Coulshed and Epstein laid the sound foundations of modern open heart surgery, first carried out at Sefton Cardiac Unit, then Mossley Hill, and finally at the Broadgreen Chest Unit with the pioneering open heart cardiac surgeon Leslie Temple. Norman transferred with the Sefton Cardiac Unit to Broadgreen in 1982 where he stayed until he retired in 1987. He inspired junior medical staff from beyond the UK, supervised many research talents, and his impeccable history-taking and clinical examination were an example to all medical students and junior staff and were captured in Dr Chamberlain’s Symptoms and Signs in Clinical Medicine. Norman also wrote over forty articles for medical journals from 1960 to 1986 and made a major contribution to another book by Dr.Chamberlain titled Elementary Cardiography.  Norman was an old fashioned kind of doctor, which means his method was to treat the patient, not the illness. He earned the admiration of his fellow doctors, the loyalty of nursing teams and the gratitude of hundreds of patients. He was an example and an inspiration to generations of medical students. His wife Olive was noted as saying that one reason that she married him was that he seemed to care about his patients more than some of the other doctors she had encountered.

*Excerpted data*:

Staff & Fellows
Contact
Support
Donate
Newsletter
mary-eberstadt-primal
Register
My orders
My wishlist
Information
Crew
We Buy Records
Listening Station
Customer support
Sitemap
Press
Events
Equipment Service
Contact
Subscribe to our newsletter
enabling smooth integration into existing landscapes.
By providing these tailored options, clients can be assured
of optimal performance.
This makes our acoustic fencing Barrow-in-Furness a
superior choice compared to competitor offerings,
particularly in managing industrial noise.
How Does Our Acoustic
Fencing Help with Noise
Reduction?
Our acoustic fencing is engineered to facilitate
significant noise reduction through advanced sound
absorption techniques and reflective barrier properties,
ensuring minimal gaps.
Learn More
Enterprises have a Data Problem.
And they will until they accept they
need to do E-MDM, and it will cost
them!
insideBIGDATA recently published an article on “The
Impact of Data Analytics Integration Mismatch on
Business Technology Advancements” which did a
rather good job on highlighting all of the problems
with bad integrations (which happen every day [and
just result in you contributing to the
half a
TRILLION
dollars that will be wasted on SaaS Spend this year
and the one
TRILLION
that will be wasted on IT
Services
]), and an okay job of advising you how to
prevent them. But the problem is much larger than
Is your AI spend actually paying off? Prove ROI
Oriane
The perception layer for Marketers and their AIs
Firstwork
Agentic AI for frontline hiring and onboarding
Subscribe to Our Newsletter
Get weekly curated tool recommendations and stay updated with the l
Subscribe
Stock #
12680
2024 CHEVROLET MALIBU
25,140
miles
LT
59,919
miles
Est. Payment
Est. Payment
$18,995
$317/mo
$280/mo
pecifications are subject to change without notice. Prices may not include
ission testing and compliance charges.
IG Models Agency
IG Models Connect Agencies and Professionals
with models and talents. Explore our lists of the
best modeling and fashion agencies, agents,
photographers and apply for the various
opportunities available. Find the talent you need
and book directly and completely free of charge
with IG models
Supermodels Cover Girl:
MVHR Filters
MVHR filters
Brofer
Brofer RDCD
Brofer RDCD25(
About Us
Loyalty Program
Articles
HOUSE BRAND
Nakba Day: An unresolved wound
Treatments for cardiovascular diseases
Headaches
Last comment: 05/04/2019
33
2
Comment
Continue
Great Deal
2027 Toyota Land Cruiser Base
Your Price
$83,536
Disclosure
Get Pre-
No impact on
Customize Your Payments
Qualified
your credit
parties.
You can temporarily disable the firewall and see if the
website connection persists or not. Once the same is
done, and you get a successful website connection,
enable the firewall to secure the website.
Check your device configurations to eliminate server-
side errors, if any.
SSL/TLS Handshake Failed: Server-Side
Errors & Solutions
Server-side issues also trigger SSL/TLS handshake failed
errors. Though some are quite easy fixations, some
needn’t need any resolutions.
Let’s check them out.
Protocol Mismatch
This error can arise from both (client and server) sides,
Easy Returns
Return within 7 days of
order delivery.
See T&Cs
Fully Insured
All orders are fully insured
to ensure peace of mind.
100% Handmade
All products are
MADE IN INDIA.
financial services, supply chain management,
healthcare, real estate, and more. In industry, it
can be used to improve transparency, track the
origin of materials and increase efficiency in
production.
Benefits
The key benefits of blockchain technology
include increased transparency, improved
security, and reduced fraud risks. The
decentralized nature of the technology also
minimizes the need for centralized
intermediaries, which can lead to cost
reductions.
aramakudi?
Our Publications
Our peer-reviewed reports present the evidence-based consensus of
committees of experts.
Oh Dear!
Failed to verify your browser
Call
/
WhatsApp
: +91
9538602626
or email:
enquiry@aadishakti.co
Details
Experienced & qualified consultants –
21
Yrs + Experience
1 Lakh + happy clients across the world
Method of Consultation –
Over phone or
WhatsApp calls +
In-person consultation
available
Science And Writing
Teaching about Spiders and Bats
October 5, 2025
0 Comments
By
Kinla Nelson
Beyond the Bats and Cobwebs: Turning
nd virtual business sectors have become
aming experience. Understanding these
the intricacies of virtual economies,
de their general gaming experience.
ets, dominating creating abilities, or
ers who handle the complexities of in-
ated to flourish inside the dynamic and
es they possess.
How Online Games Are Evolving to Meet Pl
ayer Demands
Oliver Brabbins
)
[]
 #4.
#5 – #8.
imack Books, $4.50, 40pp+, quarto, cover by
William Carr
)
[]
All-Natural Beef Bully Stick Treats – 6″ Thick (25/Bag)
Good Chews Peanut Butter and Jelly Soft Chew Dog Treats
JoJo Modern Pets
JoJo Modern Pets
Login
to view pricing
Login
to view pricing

*Task description*:
Proceed with the text about Norman's medical career, starting after its final sentence. The data have nothing to do with the text about Norman's medical career.

*Task answer*:
norman-coulshed1985

Norman Coulshed, 1985

In the 1960s he was diagnosed with malignant hypertension. At the time, the prognosis was poor, but showing great discipline, he followed the prescribed treatment, changed his diet, took the rest that he needed and gradually took control of his illness. Whilst recuperating, he took the opportunity to rediscover old pleasures, such as sketching and drawing, and the industrial archaeology of Lancashire and also of the Liverpool Docks. He gained a permit to explore the old dock system, and many of his paintings feature the patterns, light and shade, angles and shapes of these old buildings. Also, Norman joined Formby Golf Club, and thereafter spent many happy weekends there.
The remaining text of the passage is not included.